Ouvrir un livre de Philippe Garnier, c’est d’abord n’y rien comprendre. Se sentir perdu, seul au milieu de toutes ces références. Sachez qu’un livre de Philippe Garnier en contient mille. Si vous n’êtes pas curieux d’aller chercher par vous-mêmes à quoi font référence toutes ces références, un livre de Philippe Garnier ne vous servira à rien.

Prolégomènes à toute lecture de Philippe Garnier

Toi qui as beau te dire lettré, tu viens me voir parce que tu perds pied. Je connais cette sensation, mon garçon. Ne serait-ce pas un livre de Philippe Garnier que tu viendrais d’entamer ? Si, monsieur. Alors, avant d’attraper le complexe Garnier, je te conseille ceci :

– Extériorise ton savoir par des travaux manuels à la campagne.
– Fourbu de fatigue, dors comme un gisant, sans bouger, sur le côté droit, 46 heures durant.
– Remis d’aplomb, va-t-en prendre la copie originale de ton Master en Lettres Modernes, et place-la dans le broyeur papier.

Tu te sens mieux maintenant, gamin ? Oui, maître ! Bon. On va débuter alors.

Philippe Garnier ou Philippe Garnier ?

Comme il existe plusieurs livres de Philippe Garnier dans un livre de Philippe Garnier, il existe plusieurs Philippe Garnier. On le savait singulier, il est aussi pluriel. Sache, petit, que le Philippe Garnier dont on parle aujourd’hui sur Gonzaï n’est pas l’auteur d’une Petite cure de flou au PUF en 2002, ou d’un Roman de plage chez Denoël en 2007. Fais donc bien attention aux stagiaires de chez Gibert Joseph qui t’induiront en erreur, ces mêmes stagiaires qui ont rangé L’Oreille d’un sourd, L’Amérique dans le rétro : 30 ans de journalisme en section « Histoire des États-Unis » au troisième étage.
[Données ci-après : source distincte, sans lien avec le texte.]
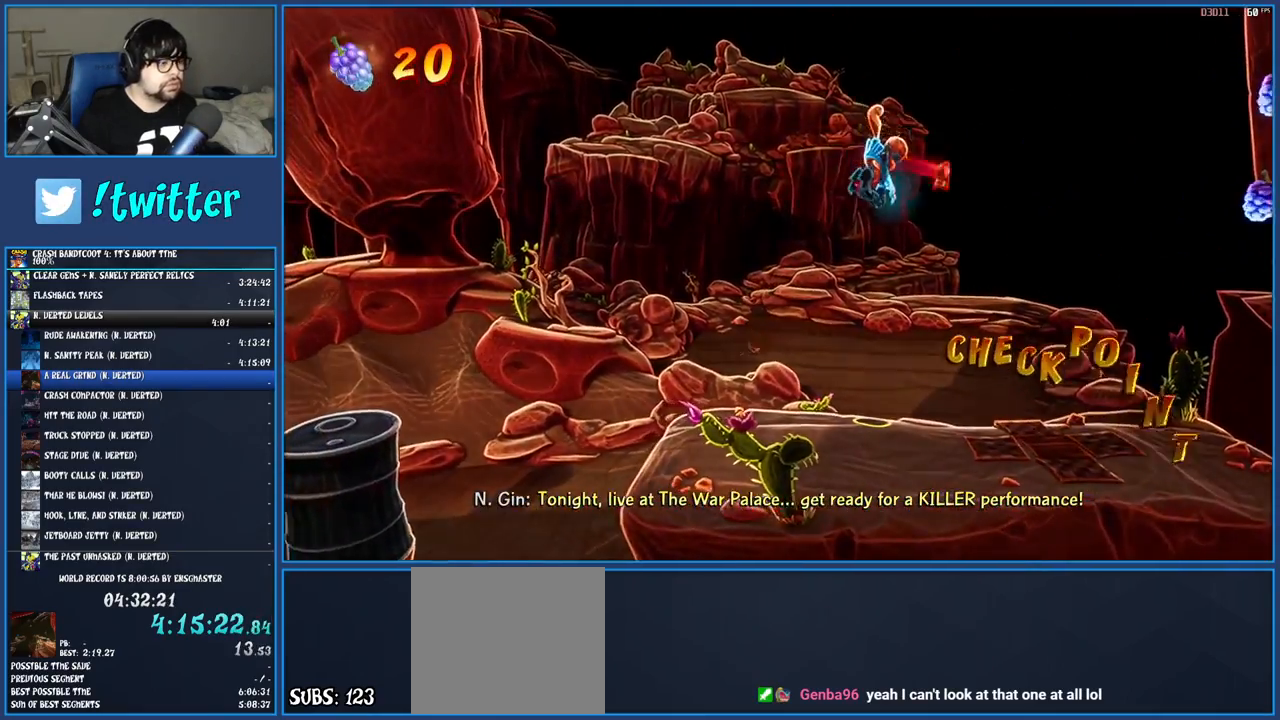
{"buttons": [], "left_stick": "left", "right_stick": "center", "events": []}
L’Oreille d’un sourd : une aventure en douze étapes dont vous êtes le héros

Ceux qui regardent Les Soprano le savent : le programme des AA (Alcooliques Anonymes) comporte douze stades. Pour vaincre sa dépendance à Philippe Garnier, il faut d’abord en connaître les rouages. Aussi, les GA (ou Garnier Anonymes, dont je fais partie), ont concocté un programme en douze étapes, dont vous êtes le héros. En passant au peigne fin le Garnier Nouveau cuvée 2011, on peut ainsi se faire une idée globale de ce que veut dire le mot « journalisme » pour quelqu’un qui s’y voue corps et âme depuis plus de trente années, et plus en piges.

1. Si tu crois que repomper les Hussards dans tes articles pour Technikart, c’est savoir marier un ton Goût-des-Causes-Perdues avec la tendance Gauche-au-Sénat, tu te cures le zen avec le doigt de Dieudonné, pas le comique mais Robert, le journaliste satirique. Oublie les Nimier et consorts, et cherche plutôt du côté de chez James, James Crumley, l’auteur de Le Chien ivre, retraduit par Philippe Garnier sous le titre Le Dernier Baiser (sorti chez 10/18), trophée 813 de la meilleure réédition 1987.
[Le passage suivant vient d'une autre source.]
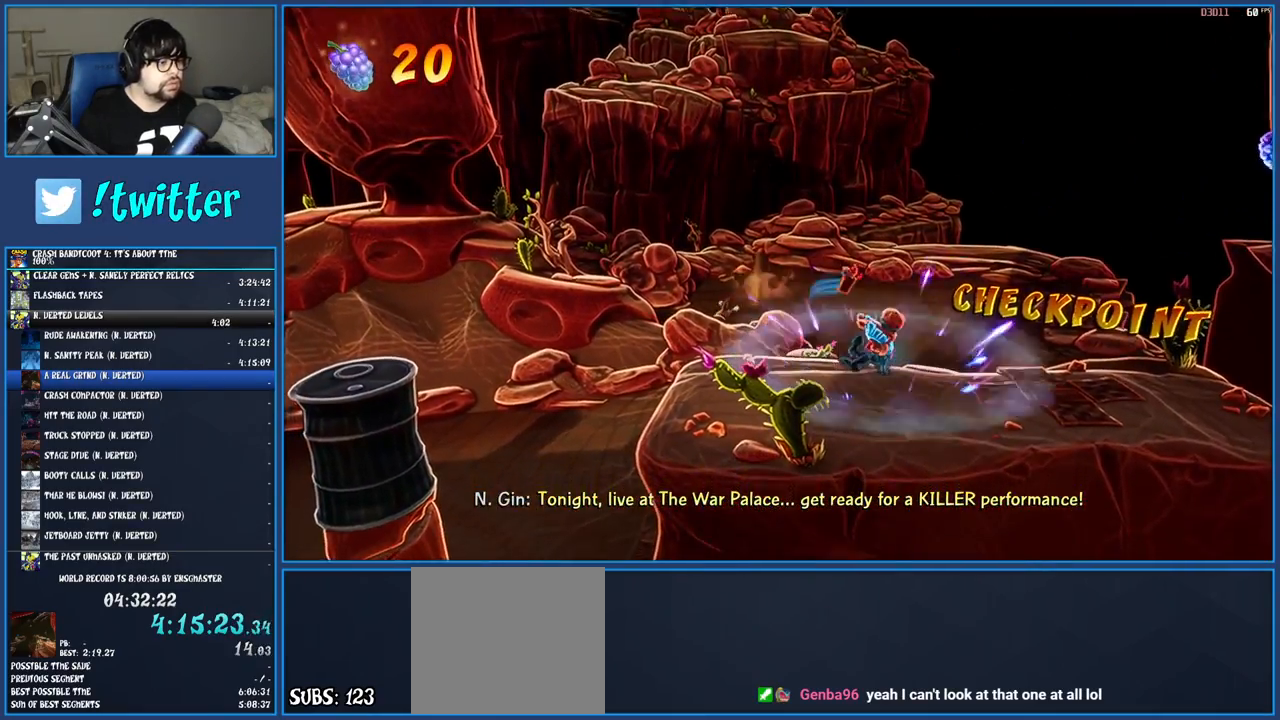
{"buttons": [], "left_stick": "down-left", "right_stick": "center", "events": [[33, "left_stick", "center"], [200, "left_stick", "down"], [350, "left_stick", "down-left"]]}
2. Si tu te prends pour un Word Selector parce que tu places le mot « palétuvier » dans un supplément « montres » du Monde, tu te fourvoies allégrement. Ouvre la page 407 de L’Oreille d’un sourd de la main droite et un Petit Robert de la main gauche, pour apprendre que « ecdysiaste » désigne, dans le langage scientifique, la mue des serpents, mais qu’en en élargissant le cercle concentrique du sens, cela s’avère être un terme noble inventé par Henry Louis Mencken (écrivain du XXe siècle qui s’est intéressé à la pratique de l’anglais dans la vie quotidienne américaine) pour vouloir dire « effeuillage », ou, du reste, tout acte consistant à se défaire de quelque chose, principalement dans le monde serpentin des strip-teaseuses.
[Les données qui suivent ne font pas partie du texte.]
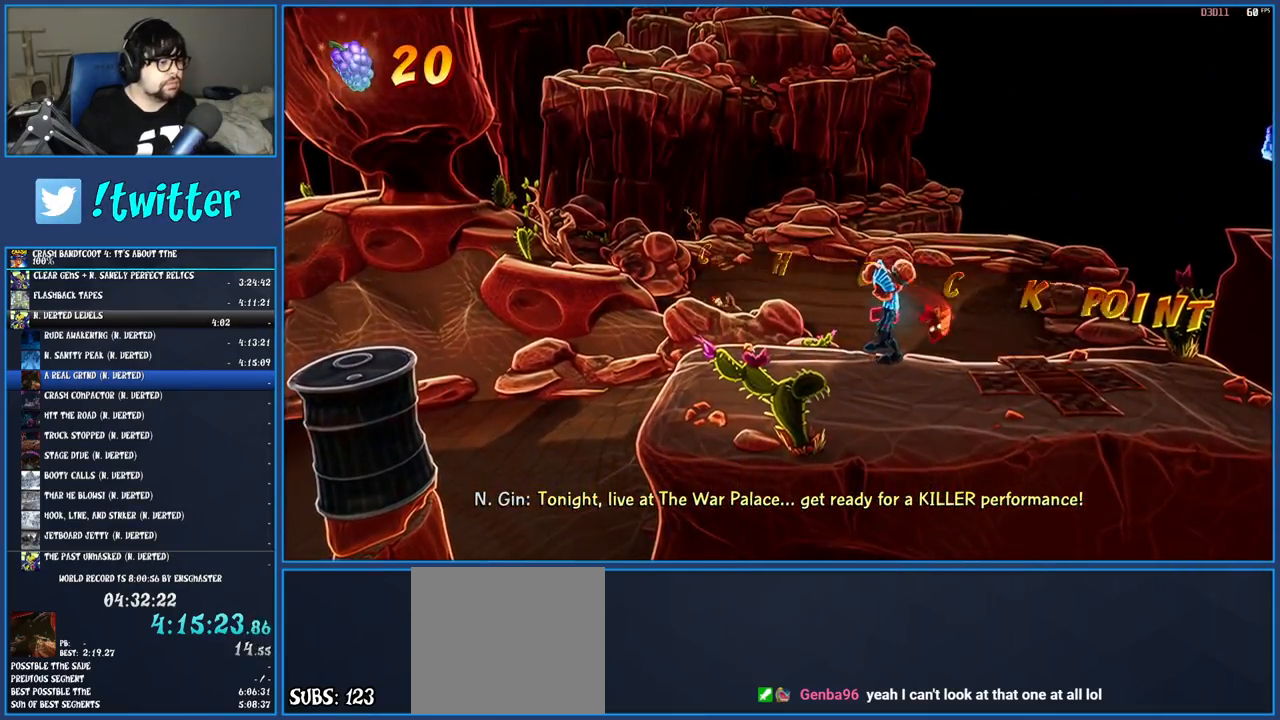
{"buttons": ["CROSS", "SQUARE"], "left_stick": "left", "right_stick": "center", "events": [[250, "R1", "down"], [250, "left_stick", "left"], [367, "R1", "up"], [383, "SQUARE", "down"], [417, "CROSS", "down"]]}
3. Si tu penses que Bolino Croustibat se laisse un peu aller à s’écouter rouler quand il sort de sa boîte à gants des essais auto-socio sur les grosses carrosseries du temps de Grand-Papa, lis donc le pitch du potentiel article somme sur les chevaux vedette du cinéma, que Philippe Garnier n’a jamais réussi à placer.

4. Si tu penses honnêtement que grâce à l’édition hors commerce de Mes dix règles d’écriture d’Elmore Leonard chopée gratos sur le stand Rivages au Salon du Livre 2010, tu vas pouvoir profiter de tes dix jours off pendant les vacances de la Toussaint pour pondre un roman-fleuve sur ta jeunesse dérangée, corne la page 133 et garde dans un coin de ta caboche percée ce titre : The Queen’s Gambit.

5. Si tu crois que Tony Montana vient du Montana, direction le chapitre 6 avant d’atteindre un État proche de l’Ohio.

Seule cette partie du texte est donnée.